Michaela Nolte schaut Kunst an, die sich selbst an Grenzen bringt.

Sechs Holzschnitte eines einzigen Porträts zeigt Franz Gertsch in der Galerie Haas & Fuchs (Niebuhrstraße 5, bis 20. Juni) und erweist sich damit als geradezu minimalistischer Maler. In der Beschränkung auf ein Motiv steigert der 1930 geborene Schweizer, der als Fotorealist Anfang der 70er Jahre berühmt wurde, die ihm eigene Intensität zu faszinierender Ruhe und Konzentration. „Silvia“ tritt aus den nahezu monochromen Farbfeldern nicht als naturalistisches Bildnis hervor, sondern erscheint als Wesen außerhalb von Zeit und Raum. Was vordergründig realistisch wirkt, verwandelt Gertsch in seinen Holzschnitten zur bildlichen Abstraktion. Die Schulterpartie gewinnt die skulpturale Qualität einer Büste, das fein gestichelte Haar wirkt wie ein Nest aus kleinen Zweigen. Das Thema con variazioni spielt auf einer reduzierten Klaviatur: Sechs mattzarte Farbnuancen unterscheiden die „Bagatelle (Silvia)“. Mit Maßen von 130 auf 107 Zentimetern sind sie zwar verhältnismäßig klein, doch stehen sie in der Detailbesessenheit den überdimensionalen Holzschnitten, mit denen sich Gertsch Mitte der Achtziger für ein Jahrzehnt von der Malerei verabschiedete, in nichts nach. Gertsch bleibt bis heute seinen Prinzipien der Langsamkeit und existenziellen Tiefe treu. Pro Jahr entsteht ein Gemälde, dazu kommt eine überschaubare Anzahl an Holzschnitten, von denen jeder seinen eigenen Farbklang hat und damit ein Unikat ist (je 58 000 €).

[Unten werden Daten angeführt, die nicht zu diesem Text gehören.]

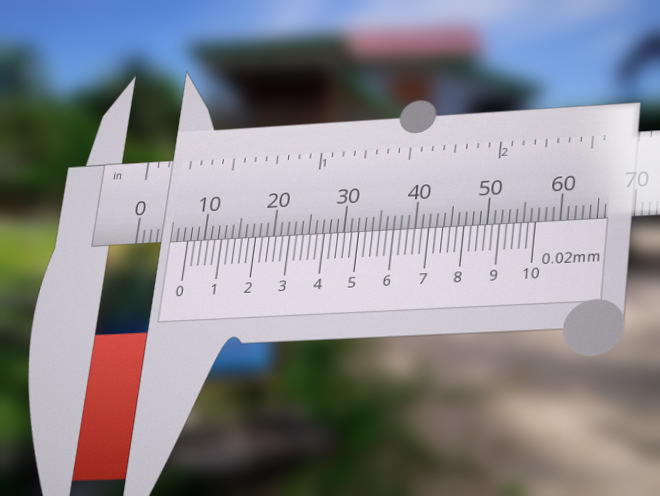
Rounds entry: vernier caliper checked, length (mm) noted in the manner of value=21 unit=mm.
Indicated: value=7.6 unit=mm
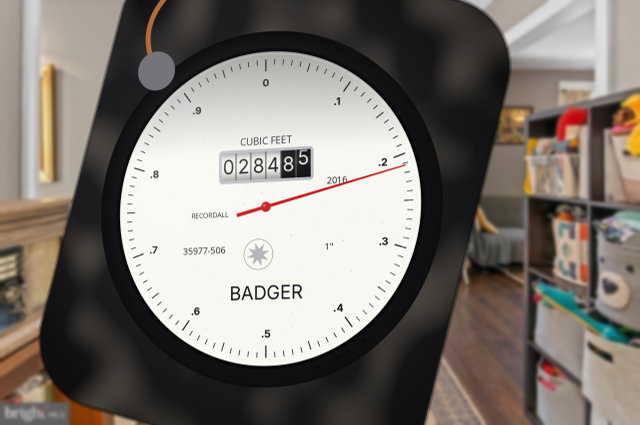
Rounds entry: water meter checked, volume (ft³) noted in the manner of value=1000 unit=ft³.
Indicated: value=28485.21 unit=ft³
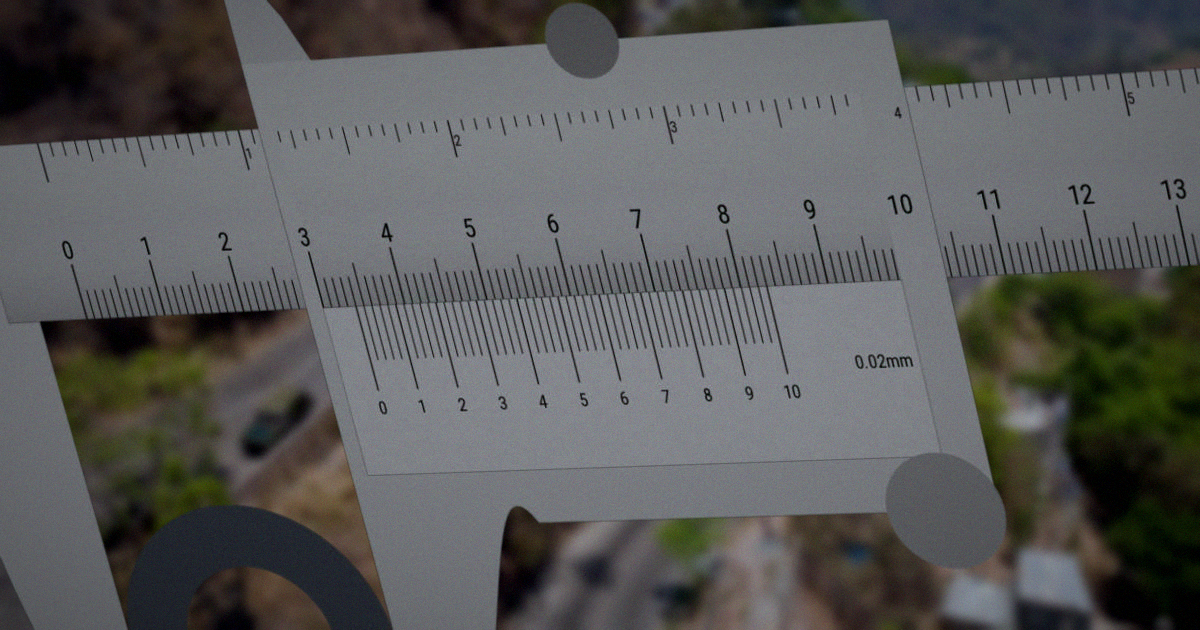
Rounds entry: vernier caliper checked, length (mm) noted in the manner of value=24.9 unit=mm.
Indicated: value=34.0 unit=mm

Ein „Stau“ zieht mit Folke Köbberling und Martin Kaltwasser in die Galerie Dreher. Die ersten Meter führen in einen (fast) leeren Raum. Aus einer kleinen Box säuselt eine Frau auf Französisch, ihr Sound-Loop-Singsang führt mitten in den Tumult metropoler Blechlawinen. Das böse Erwachen kommt nebenan: Mit Liebe zum Detail und handwerklicher Perfektion hat das Künstler-Duo einen Geländewagen aus Holz nachgebaut und gegen die Wand fahren lassen. In der Galerie (Pfalzburger Straße 80, bis 20. Juni) lässt das Modell „White Trash“ den Raum zur Kammer schrumpfen, Bruchstücke und Kollisionsfetzen klaffen aus der Motorhaube. Die Idee ist nicht neu, aber die Probleme sind es schließlich auch nicht. Allemal trotzen Köbberling und Kaltwasser mit ihren hintersinnigen, auf ‚Umsonst-Ressourcen’ basierenden Aktionen und Interventionen dem erweiterten Skulpturbegriff zeitgenössische Aspekte ab. Den sündhaft teuren „Offroadern“ setzt das Berliner Duo recyceltes Material entgegen. Gefahr lauert allein in der gedanklichen Karambolage. Poetischer wird es im dritten Raum, in dem ausrangierte Ampeln aus dem Hansa-Viertel zu einer magischen Bodeninstallation arrangiert sind. Im Largo wechseln die Phasen mit hörbarem Klicken die Farbe, tauchen den Raum in warnendes Rot oder freie Fahrt suggerierendes Grün. Wenn alle stoppen und alle fahren, ist der Stillstand perfekt (Preise auf Anfrage).